YOUR ASSIGNMENT — The number of lines in the records that include "view" is all you should give.

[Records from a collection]
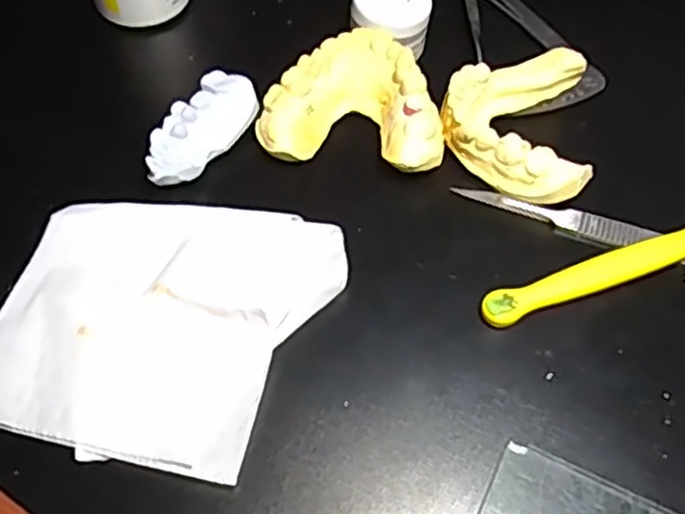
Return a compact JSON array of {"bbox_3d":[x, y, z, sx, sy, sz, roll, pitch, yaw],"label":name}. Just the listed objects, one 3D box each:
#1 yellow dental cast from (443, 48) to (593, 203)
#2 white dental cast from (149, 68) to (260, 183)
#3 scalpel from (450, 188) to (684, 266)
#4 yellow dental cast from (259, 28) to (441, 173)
[{"bbox_3d":[0.067,-0.053,0.287,0.054,0.022,0.067,5,57,2],"label":"yellow dental cast"},{"bbox_3d":[-0.055,-0.049,0.283,0.022,0.014,0.057,28,61,16],"label":"white dental cast"},{"bbox_3d":[0.111,-0.008,0.269,0.136,0.004,0.013,18,59,11],"label":"scalpel"},{"bbox_3d":[0.006,-0.062,0.293,0.070,0.025,0.059,9,57,5],"label":"yellow dental cast"}]

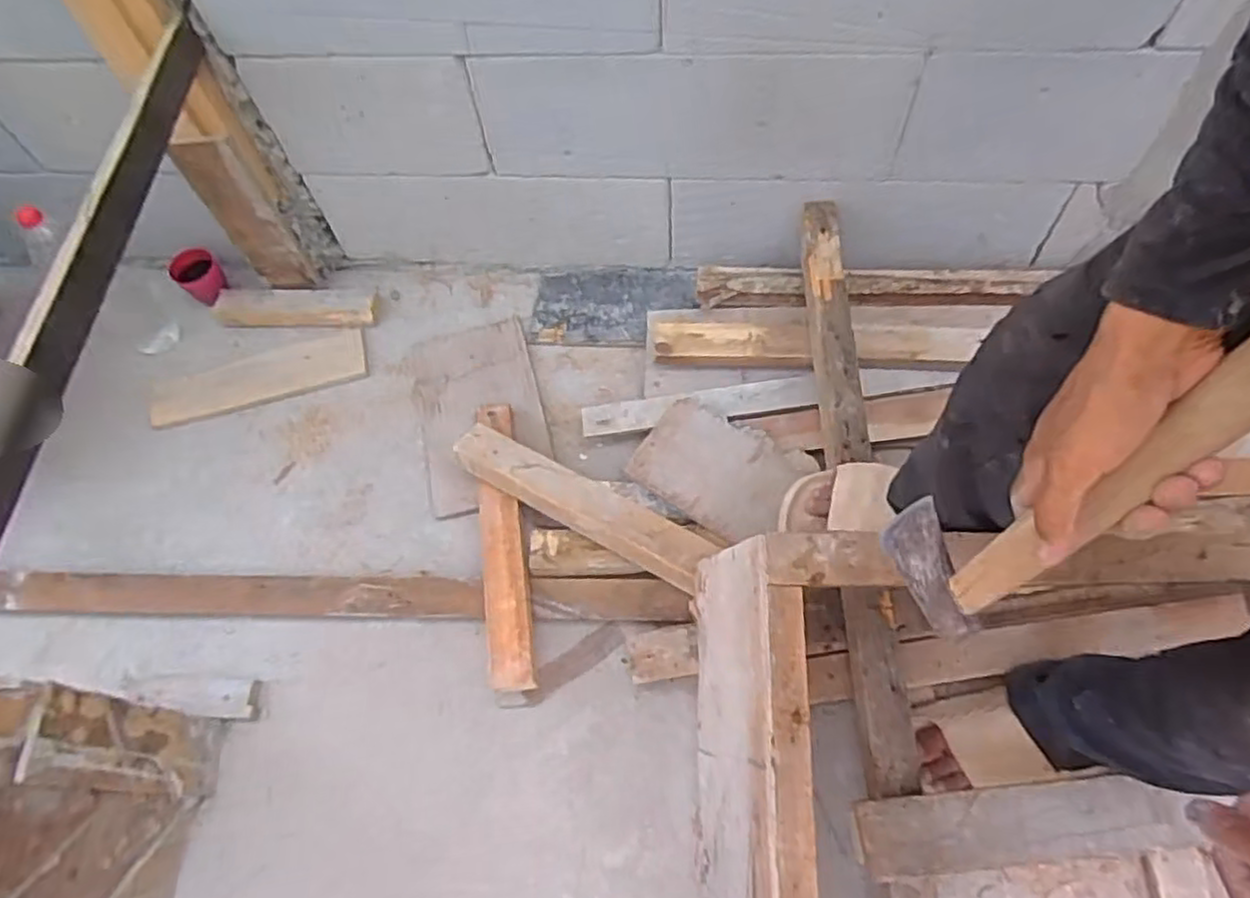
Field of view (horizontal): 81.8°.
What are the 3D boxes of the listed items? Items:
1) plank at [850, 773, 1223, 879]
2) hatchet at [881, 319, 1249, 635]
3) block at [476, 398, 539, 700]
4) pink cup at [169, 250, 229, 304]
[{"bbox_3d":[0.411,0.385,0.743,0.341,0.036,0.072,-6,63,1],"label":"plank"},{"bbox_3d":[0.274,0.012,0.422,0.022,0.312,0.088,-1,57,-30],"label":"hatchet"},{"bbox_3d":[-0.178,0.116,1.038,0.059,0.030,0.445,-10,63,-1],"label":"block"},{"bbox_3d":[-0.789,-0.320,1.339,0.075,0.069,0.079,-1,61,2],"label":"pink cup"}]

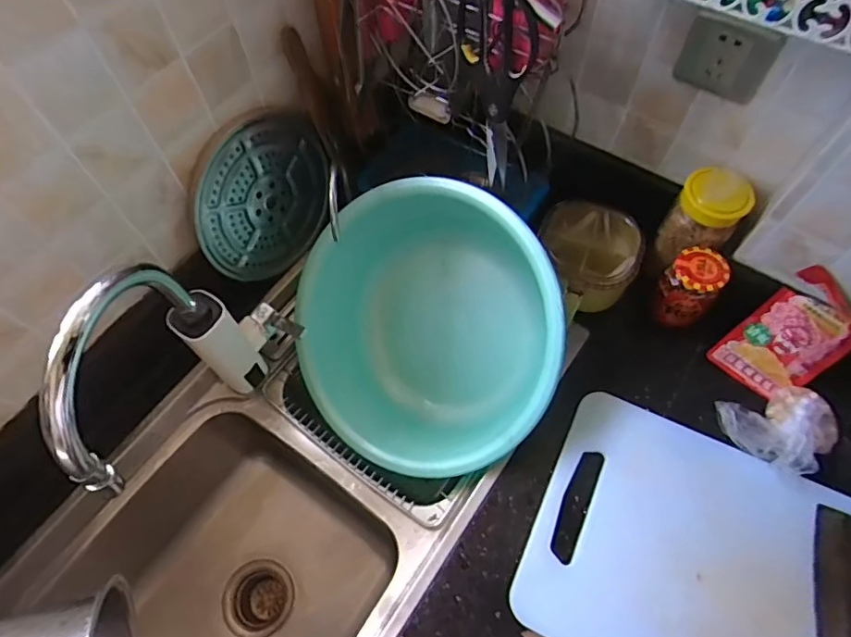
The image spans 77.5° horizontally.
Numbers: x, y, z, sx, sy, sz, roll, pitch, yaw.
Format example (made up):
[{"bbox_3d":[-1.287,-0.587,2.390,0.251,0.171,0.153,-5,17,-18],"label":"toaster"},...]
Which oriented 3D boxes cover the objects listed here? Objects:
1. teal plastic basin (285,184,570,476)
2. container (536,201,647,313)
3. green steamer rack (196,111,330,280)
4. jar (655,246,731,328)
[{"bbox_3d":[0.019,0.010,0.757,0.376,0.168,0.365,1,91,27],"label":"teal plastic basin"},{"bbox_3d":[0.234,-0.092,0.768,0.122,0.094,0.155,-17,63,-7],"label":"container"},{"bbox_3d":[-0.212,-0.160,0.726,0.016,0.202,0.215,28,76,27],"label":"green steamer rack"},{"bbox_3d":[0.359,-0.045,0.716,0.069,0.100,0.077,40,70,19],"label":"jar"}]

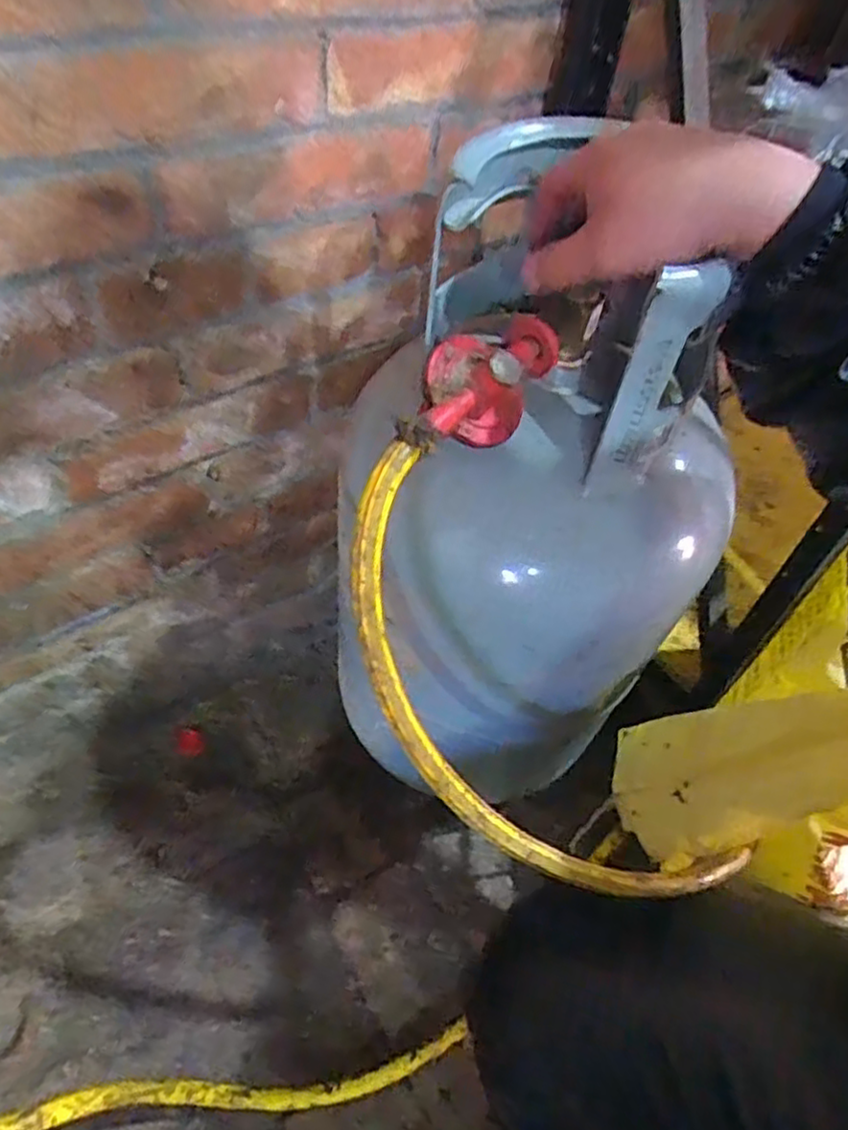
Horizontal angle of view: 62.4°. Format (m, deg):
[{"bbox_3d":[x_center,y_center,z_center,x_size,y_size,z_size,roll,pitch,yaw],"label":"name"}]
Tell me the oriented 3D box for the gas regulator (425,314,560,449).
[{"bbox_3d":[0.033,-0.107,0.414,0.055,0.045,0.100,27,52,15],"label":"gas regulator"}]

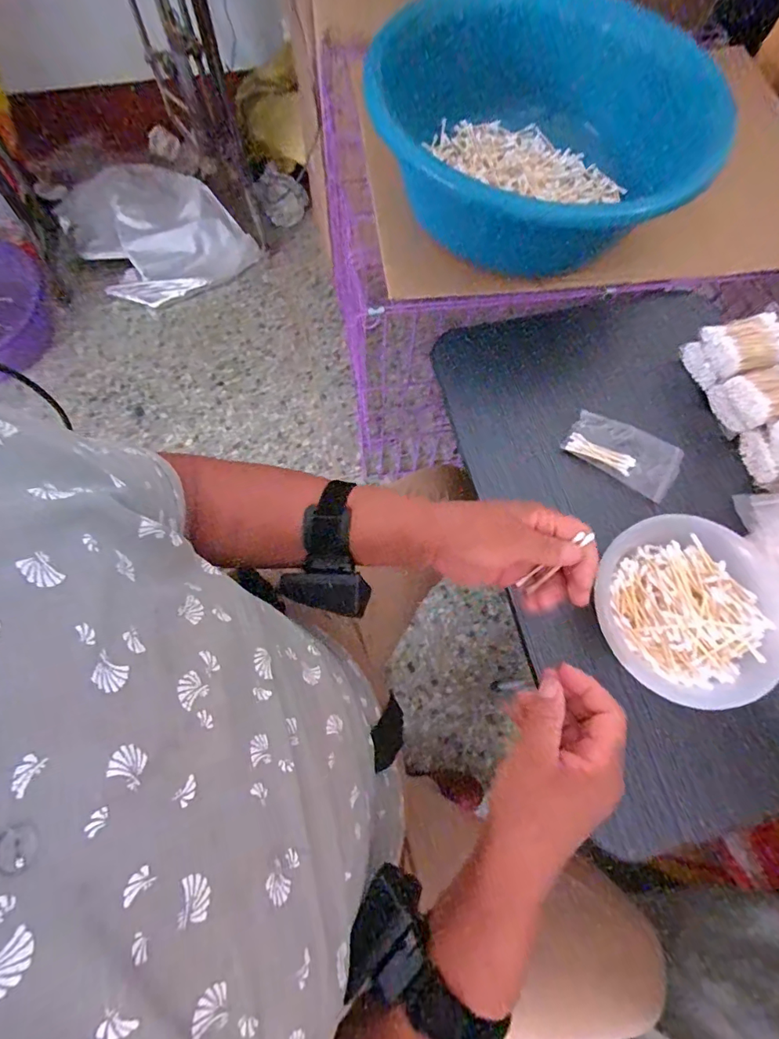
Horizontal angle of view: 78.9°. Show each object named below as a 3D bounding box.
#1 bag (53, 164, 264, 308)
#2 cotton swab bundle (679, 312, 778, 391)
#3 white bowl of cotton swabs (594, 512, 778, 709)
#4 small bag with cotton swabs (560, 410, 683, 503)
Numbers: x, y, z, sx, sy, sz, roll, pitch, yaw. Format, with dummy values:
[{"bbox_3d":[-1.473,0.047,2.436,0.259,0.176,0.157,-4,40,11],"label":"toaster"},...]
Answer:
[{"bbox_3d":[-0.558,-0.706,1.141,0.386,0.119,0.321,-27,73,-11],"label":"bag"},{"bbox_3d":[0.402,-0.194,0.552,0.077,0.061,0.069,-16,72,-7],"label":"cotton swab bundle"},{"bbox_3d":[0.279,0.080,0.445,0.171,0.058,0.166,1,70,-2],"label":"white bowl of cotton swabs"},{"bbox_3d":[0.265,-0.079,0.537,0.120,0.013,0.074,31,72,9],"label":"small bag with cotton swabs"}]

TASK RESULT — 3